**EXERCICE À TRAITER**
Relevez dans le passage ci-dessous toutes les fonctions que Roch d. B. a exercées ou exerce, avec la période indiquée pour chacune.

Sauf qu’à Lyon, personne « n’a entendu parler » de Charlotte V. Ni les élus que nous avons interrogés, ni le personnel administratif, même parmi les plus anciens. Un haut fonctionnaire de la région croit savoir qu’elle « fait des fiches pour après », à savoir 2027, année de la prochaine élection présidentielle pour laquelle Laurent Wauquiez est le candidat pressenti chez Les Républicains. Interrogée, la jeune femme se défend. « Contractuellement, ma résidence administrative est à Paris, nous écrit-elle. J’assure l’organisation et le lien avec les institutions et les personnalités dans le cadre du mandat de Laurent Wauquiez. »

Le cas de Roch d. B., 34 ans, est plus mystérieux encore. D’après l’organigramme de la région, il est directeur adjoint de cabinet depuis janvier 2023. À ce titre, selon une source interne, il perçoit environ 8 000 euros brut par mois. À Lyon, son bureau attitré est le 5-047. Sauf que là encore, personne ne le connaît ni le croise au conseil régional, même parmi des élus de la majorité LR. Un petit tour sur son profil LinkedIn nous apprend qu’il a été stagiaire au cabinet de Laurent Wauquiez lorsque ce dernier était ministre de l’Enseignement supérieur en 2011. Roch d. B. a ensuite occupé un poste de conseiller technique lors du premier mandat de son mentor à la région (2016-2018), puis de directeur adjoint chargé des études au sein du parti Les Républicains (de 2018 à début 2023). En janvier 2023, il fait son retour dans les effectifs du conseil régional d’Auvergne-Rhône-Alpes. Selon une source haut placée au conseil régional, il est le « troisième de la bande » à occuper les bureaux de la rue de Solférino avec « en ligne de mire 2027 ».

**LIGNES DE DONNÉES**
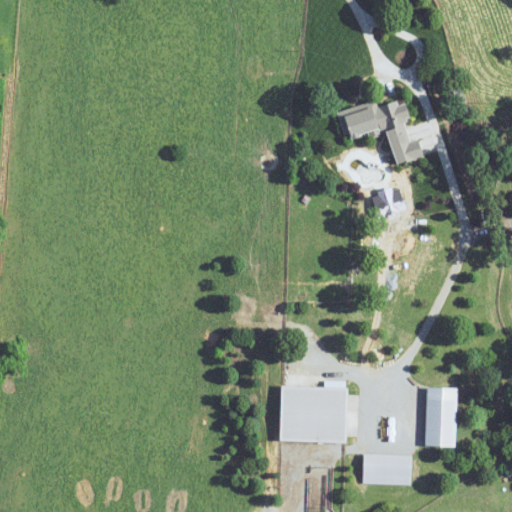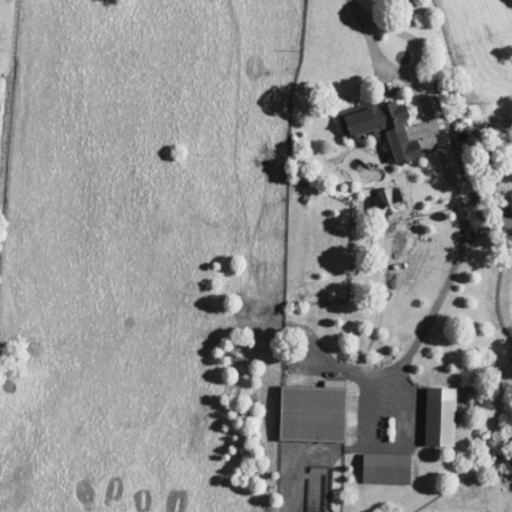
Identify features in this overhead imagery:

**RÉPONSE ATTENDUE**
- Stagiaire au cabinet de Laurent Wauquiez, alors ministre de l'Enseignement supérieur (2011)
- Conseiller technique lors du premier mandat de Laurent Wauquiez à la région (2016-2018)
- Directeur adjoint chargé des études au sein du parti Les Républicains (de 2018 à début 2023)
- Directeur adjoint de cabinet à la région (depuis janvier 2023)